I’m a bit of a data nerd, so nonlinear relationships fascinate me. And they’re everywhere – from GDP growth over time to wealth distribution in societies. Understanding nonlinear relationships helps you realize why artificial intelligence is suddenly a hot topic. Unfortunately, most people have difficulties understanding nonlinearity. A quick test: if you could fold a piece of paper 42 times, how high would the pile be?
The answer: you would reach the moon. Thought experiments like this are interesting, but there’s one nonlinearity that beats all others: the Pareto principle, also known as the 80/20 rule. I first learned about it while studying economics at university. I ended up working for a CRM consultancy, which then led to analysing and segmenting the customer bases of more than ten industrial companies. The result was always the same – customer revenue obeys the 80/20 rule.
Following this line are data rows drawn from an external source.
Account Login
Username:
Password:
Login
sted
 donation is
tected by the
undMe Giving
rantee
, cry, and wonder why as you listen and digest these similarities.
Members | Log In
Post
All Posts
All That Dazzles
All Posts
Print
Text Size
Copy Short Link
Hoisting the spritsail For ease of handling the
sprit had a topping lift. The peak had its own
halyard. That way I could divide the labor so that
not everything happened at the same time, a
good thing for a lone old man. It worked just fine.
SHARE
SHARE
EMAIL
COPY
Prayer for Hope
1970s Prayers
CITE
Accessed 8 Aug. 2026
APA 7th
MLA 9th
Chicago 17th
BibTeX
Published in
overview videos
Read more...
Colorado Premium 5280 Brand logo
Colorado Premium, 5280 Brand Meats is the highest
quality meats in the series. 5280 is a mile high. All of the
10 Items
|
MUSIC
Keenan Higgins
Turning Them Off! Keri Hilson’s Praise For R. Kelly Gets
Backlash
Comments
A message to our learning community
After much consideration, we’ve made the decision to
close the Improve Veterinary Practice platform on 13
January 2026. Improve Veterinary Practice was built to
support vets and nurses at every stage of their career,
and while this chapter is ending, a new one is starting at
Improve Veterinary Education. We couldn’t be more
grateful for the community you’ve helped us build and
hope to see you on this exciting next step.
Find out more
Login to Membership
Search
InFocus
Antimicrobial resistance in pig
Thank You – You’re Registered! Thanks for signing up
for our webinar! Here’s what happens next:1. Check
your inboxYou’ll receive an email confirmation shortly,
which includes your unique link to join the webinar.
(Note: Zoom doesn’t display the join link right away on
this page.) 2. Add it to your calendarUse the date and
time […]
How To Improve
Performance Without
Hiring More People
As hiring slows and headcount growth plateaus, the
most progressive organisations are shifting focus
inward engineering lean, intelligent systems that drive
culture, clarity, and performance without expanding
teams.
Generally speaking, sales managers have understood this nonlinearity for a long time. Most companies use customer classification models where key accounts make up roughly that 20%. These accounts have dedicated sales teams, while the smallest customers are typically left for telesales or occasional sales visits. Sales processes are defined according to account types, with gates, qualification criteria and dedicated sales roles.
In marketing, however, everything is upside-down. Marketing organisation and activities are usually based on products and channels, not on accounts and their potential. Marketers have to come up with fancy plans to push new products to the market. At best, they can show the added value they create through incremental increases in brand awareness and site visits. Even worse, the marketing budget is spread over different channels and activities, which still means a heavy focus on trade fairs and printed brochures.
Can marketers do any of this differently?
First, marketers should understand the nonlinear nature of the customer (and prospect) base. This alone helps to align sales and marketing objectives. Account planning should be an integral part of planning marketing activities.
Second, marketers need to understand the possibilities modern technology allows. For the first time in history, marketers have the tools to identify target audiences in detail, tailor the message for each stakeholder, and engage with them via the right channel, at the right time.
Third, the marketing strategy should be based on this nonlinearity and enabled by technology. There are two main approaches that arise from these considerations: account-based marketing (ABM) for large accounts and digital relationship management (DRM) for smaller ones.
The goal of account-based marketing is to influence stakeholders, including a wide variety of key stakeholders that are outside the reach of sales. Account-based marketing should be about delivering the right message to each stakeholder via the right channel. Technology allows marketers to simultaneously gain valuable stakeholder insight at different touch points. In turn, this insight will be critical for sales – reps will be better informed about interesting topics for their target accounts, and they will have better visibility in the customer decision-making process. To see a practical example of ABM, download our Wärtsilä case study here.
Digital relationship management is about improving the customer experience. It is much more than inbound marketing – it’s about automating customer processes and digitising touch points across the customer lifecycle. Of course, lead generation will be a big part of it, but marketers should be looking at on-boarding programs, up-selling opportunities and predictive churn prevention. By doing this at scale, the sales team can focus on the accounts with the greatest potential. To see examples of DRM, download our B2B engagement tactics gallery here.
Understanding the difference between ABM and DRM is the key to success in digitised B2B marketing. It also means a much more customer-focused marketing organisation – we may soon even see the rise of key account marketers!